Neo hopes to create a machine learning system that will recognize and tag specific moments, making it possible to search his memories as if they were a personal Google. The project has given Neo greater insight into his own feelings during different activities, and he hopes others will benefit from this ability as well, particularly those with brain damage or disease. Maybe it could help people retain a sense of identity, or help them analyze emotions that they wouldn’t understand otherwise. Or maybe this technology would just get in the way of living in the moment.

How do you think this technology could benefit people? Do you foresee it becoming the norm? Would you like the ability to Google moments in your life? Answer these questions and more on Vialogues.

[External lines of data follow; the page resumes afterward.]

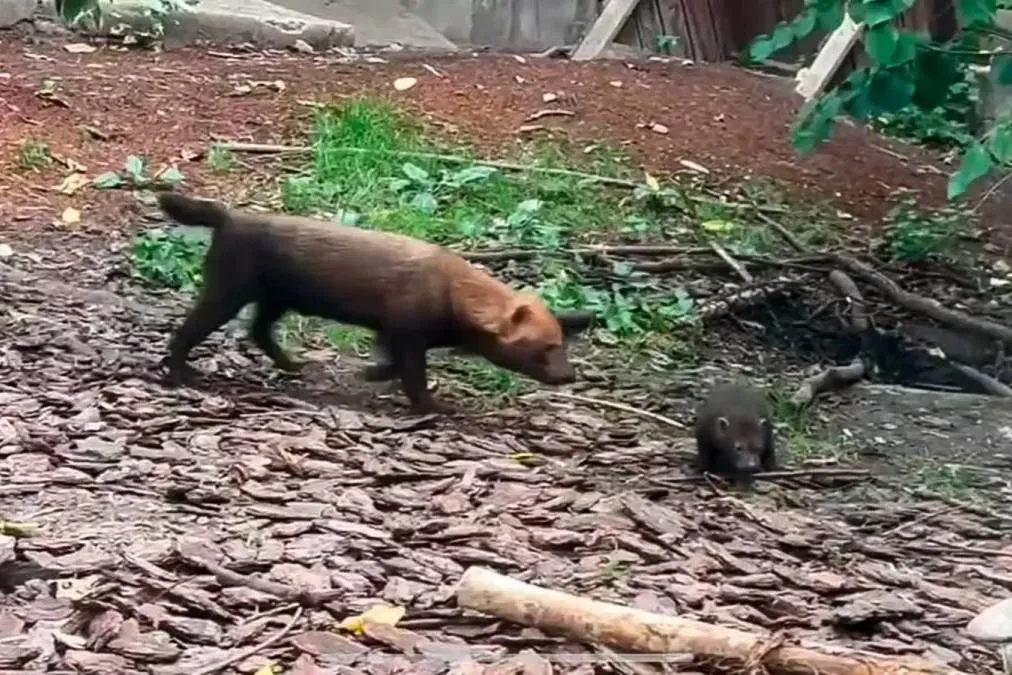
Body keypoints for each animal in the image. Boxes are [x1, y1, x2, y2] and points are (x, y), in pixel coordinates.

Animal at [156, 190, 586, 412]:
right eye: (546, 347)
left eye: (561, 341)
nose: (568, 375)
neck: (452, 291)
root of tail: (229, 217)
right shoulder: (406, 328)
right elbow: (412, 374)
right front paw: (435, 405)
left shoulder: (396, 331)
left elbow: (394, 363)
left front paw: (371, 373)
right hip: (228, 289)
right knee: (190, 330)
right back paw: (179, 374)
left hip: (276, 297)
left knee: (258, 330)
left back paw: (293, 365)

Excerpts from the discussion:

@01:33 Rebecca Sullivan: This project seems promising for promoting emotional intelligence. I can see it being used by people struggling with mental health or behavior issues to help identify emotional triggers. Large-scale knowledge of emotions associated with activities such as checking one's phone could also contribute to research about the consequences of particular behaviors.

@01:36 RuthS: I think we should put more emphasis on staying in touch with ourselves so that we know how we feel throughout the day rather than relying on EEG data and video recordings. Why should we examine personal data later when we collect is as we're living? We should just analyze it then.